**Problems to work on:**
1. Check (a), (b), and (c) against the pension order excerpt. For each, answer yes or no and quote the words of the excerpt that decide it.
(a) Employed or re-employed pensioners receive dearness relief beyond 1.1.1996 during their employment.
(b) Pension disbursing authorities may pay at the consolidated rates without further authorisation from the Accounts Officers.
(c) The Annexure I table may be used for a pensioner who receives more than one pension.
2. Return the stretch of the pension order excerpt from "b) FAMILY PENSION" through "with these orders.", copied word for word.
3. Carry the pension order excerpt further from the point where it stops.

Start of Provided passage

6. The employed/re-employed pensioners/family pensioners are not getting dearness relief on pension at present under the extant orders, In their case, the notional dearness relief which would have been admissible to them but for their employment/re-employment will be taken into account for consolidation of their pension in terms of paragraph 4.1. above as if they were drawing the dearness relief. Their pay will be re-fixed w.e.f. 1.1.96 with reference to consolidated pension becoming admissible to them. Dearness relief beyond 1.1.1996 will, however, not be admissible to them during the period of employment/re-employment.
7. The cases of Central Government employees who have been permanently absorbed in public sector undertakings/autonomous bodies will be regulated as follows:-
a) PENSION
Where the Government servants on permanent absorption in public sector undertakings/autonomous bodies continue to draw pension separately from the Government, the pension of such absorbees will be updated in terms of these orders. In cases where the Government servants have drawn one time lumpsum terminal benefits equal to 100% of their pensions and have become entitled to the restoration of one-third commuted portion of pension as per Supreme Court Judgement dated 15.12.1995, their cases will not be covered by these orders.
b) FAMILY PENSION
In cases where, on permanent absorption in public sector undertaking/autonomous bodies, the terms of absorption permit grant of family pension under the CCS (Pension) Rules, 1972 or the corresponding rules applicable to Railway employees/members of All India Services, the family pension being drawn by family pensioners will be updated in accordance with these orders.
8. All Pension disbursing authorities including Public Sector Banks handling disbursement of pension to the Central Government pensioners are hereby authorised to pay pension/family pension to existing pensioners/family pensioners at the consolidated rates without any further authorisation from the concerned Accounts Officers/Head Office etc. A table indicating the existing pension, the consolidated pension and difference payable from 1.1.1996 is enclosed for ready reference, (Annexure I). This table may be used where the pensioner is in receipt of a single pension only. Where a pensioner is in receipt of more than one pension, consolidation may be done separately in terms of paragraph 4.1. and as indicated in paragraph 5 floor ceiling of Rs.1275/- may be applied to total pension from all sources taken together. A suitable entry regarding the revised consolidated pension shall be recorded by the pension Disbursing Authorities in both halves of the Pension Payment Order. An intimation regarding disbursement of revised pension may be sent by the pension disbursing authorities to the Office of CPAO and Accounts Officer which had issued the PPO in the form given at Annexure-II so that the latter can update the Pension Payment Order Register maintained by him. An acknowledgement shall be obtained by the Pension Disbursing Authorities from Office of CPAO and the respective Accounts Officers in this behalf.

End of Provided passage
Start of Provided material

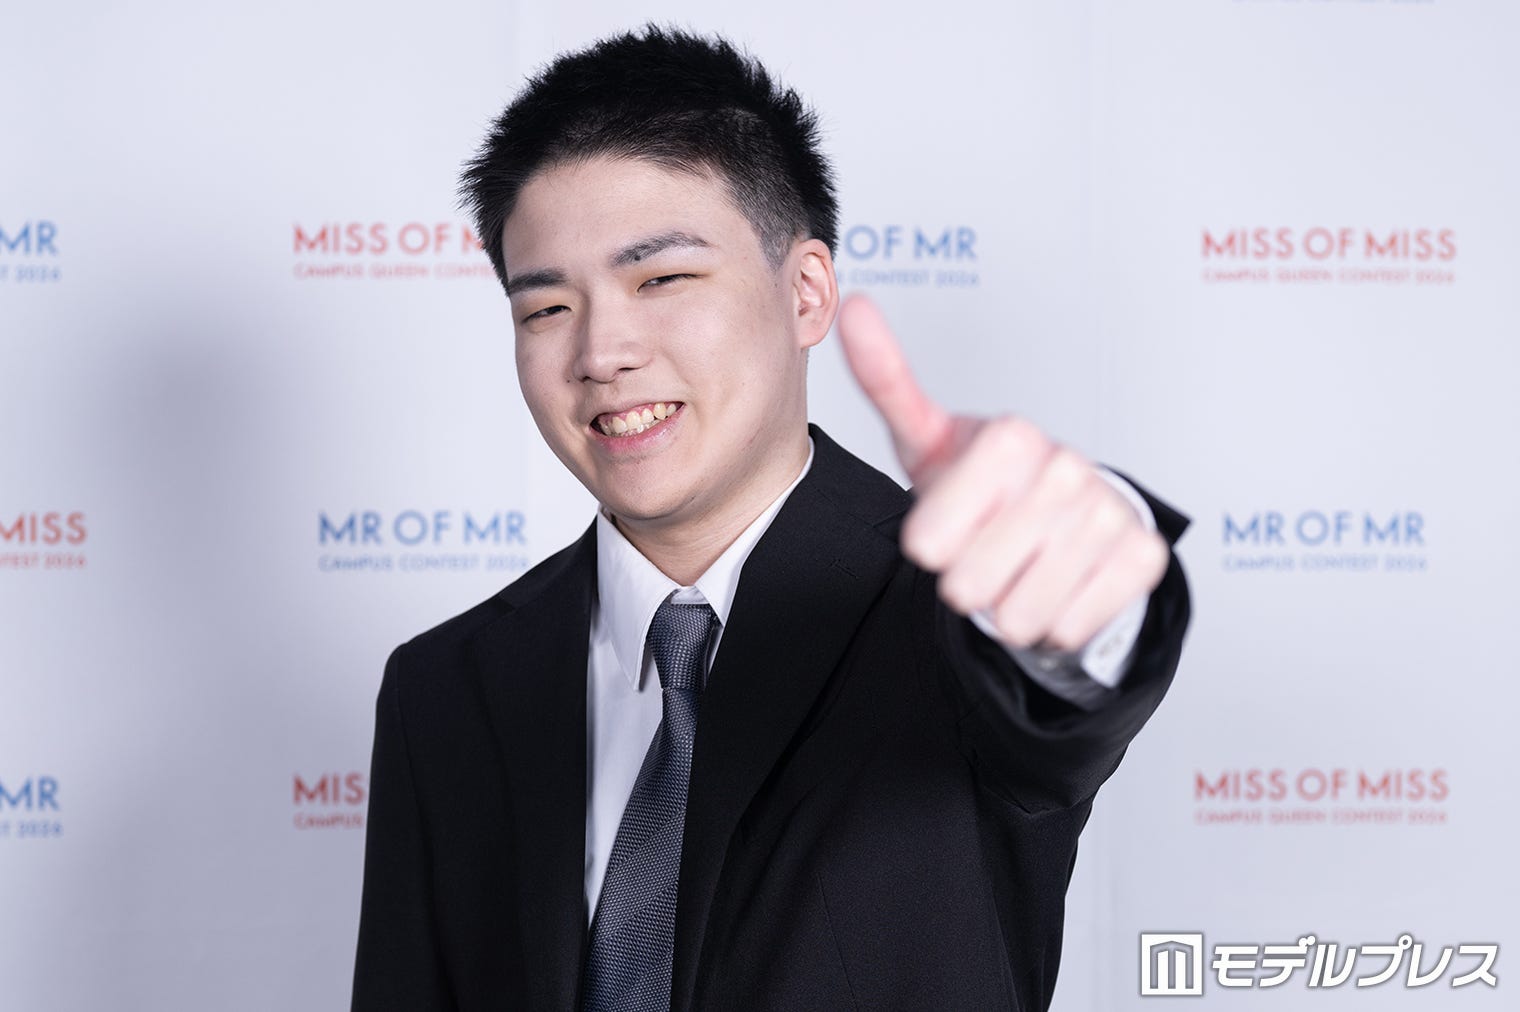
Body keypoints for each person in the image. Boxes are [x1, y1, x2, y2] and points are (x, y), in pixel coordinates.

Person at [352, 25, 1190, 1012]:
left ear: (805, 293)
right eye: (545, 309)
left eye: (660, 279)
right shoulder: (444, 689)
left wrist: (1087, 578)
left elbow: (1067, 674)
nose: (601, 352)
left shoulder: (951, 616)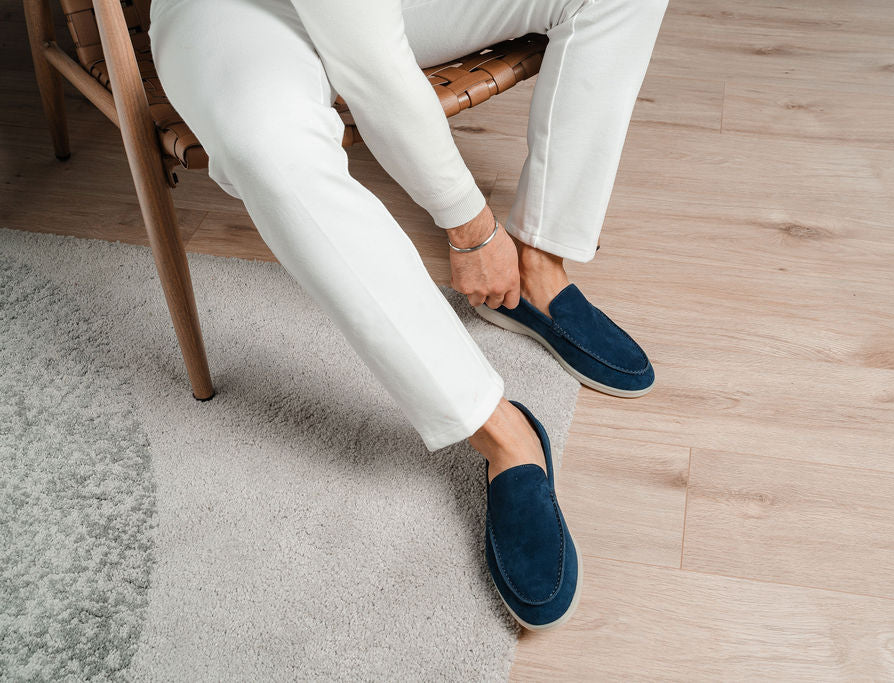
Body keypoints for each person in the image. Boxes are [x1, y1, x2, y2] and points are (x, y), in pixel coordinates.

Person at [148, 0, 668, 630]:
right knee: (267, 149)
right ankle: (502, 433)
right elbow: (370, 64)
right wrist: (471, 228)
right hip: (229, 14)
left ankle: (538, 265)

End of Provided material

**Outputs for the tasks:**
1.
(a) No: "Dearness relief beyond 1.1.1996 will, however, not be admissible to them during the period of employment/re-employment."
(b) Yes: "are hereby authorised to pay pension/family pension to existing pensioners/family pensioners at the consolidated rates without any further authorisation from the concerned Accounts Officers/Head Office etc."
(c) No: "This table may be used where the pensioner is in receipt of a single pension only."

2.
b) FAMILY PENSION
In cases where, on permanent absorption in public sector undertaking/autonomous bodies, the terms of absorption permit grant of family pension under the CCS (Pension) Rules, 1972 or the corresponding rules applicable to Railway employees/members of All India Services, the family pension being drawn by family pensioners will be updated in accordance with these orders.

3.
9.1 The consolidated pension/family pension as worked out in accordance with provisions of Para 4.1 above shall be treated as final ‘Basic Pension’ with effect from 1.1.1996 and shall qualify for grant of Dearness Relief sanctioned thereafter in respect of following categories of pensioners/family pensioners:-
i) Pensioners who retired between the period from 1.1.1986 to 31.12.1995.
ii) Family pensioners, who became entitled for family pension during the period from 1.1.1986 to 31.12.1995 and were sanctioned family pension at 30% of the last pay drawn by the deceased employee.
9.2 In case of other pensio0ners/family pensioners, these orders provide for revision/consolidation of pension with effect from 1.1.1996 as an interim measure only so as to provide them immediate relief and shall be subject to variation. Detailed instructions regarding fixation of their pay on notional basis /revision/consolidation of pension/family pension and issue of authorisation in this regard will be issued separately. Pending issue of detailed instructions as stated above, grant of pension/family pension to all these pensioners/family pensioners may be continued to be regulated under these orders.
10. The arrears on account of consolidation of pension would be paid in cash with the stipulation that where amount of arrears is less than Rs. 5,000/-, it should be paid in one instalment and where it is in excess of Rs.5,000/- it should be paid in two instalments, in the first instalment, payment should be restricted to Rs.5,000/- plus fifty percent of their balance amount of arrears.
11. It is considered desirable that the benefit of these orders should reach the pensioners as expeditiously as possible. To achieve this objective, it is desired that all pension disbursing Authorities should ensure that the revised pension and the first instalment of arrears due to the pensioners in terms of the above orders is paid to the pensioners or credited to their account by 30th Novemnber, 1997 or before positively. Instructions regarding release of second instalment of arrears will be issued later.
12. In their application to the persons belonging to Indian Audit and Accounts Department these orders issue in consultation with the Comptroller and Auditor General of India.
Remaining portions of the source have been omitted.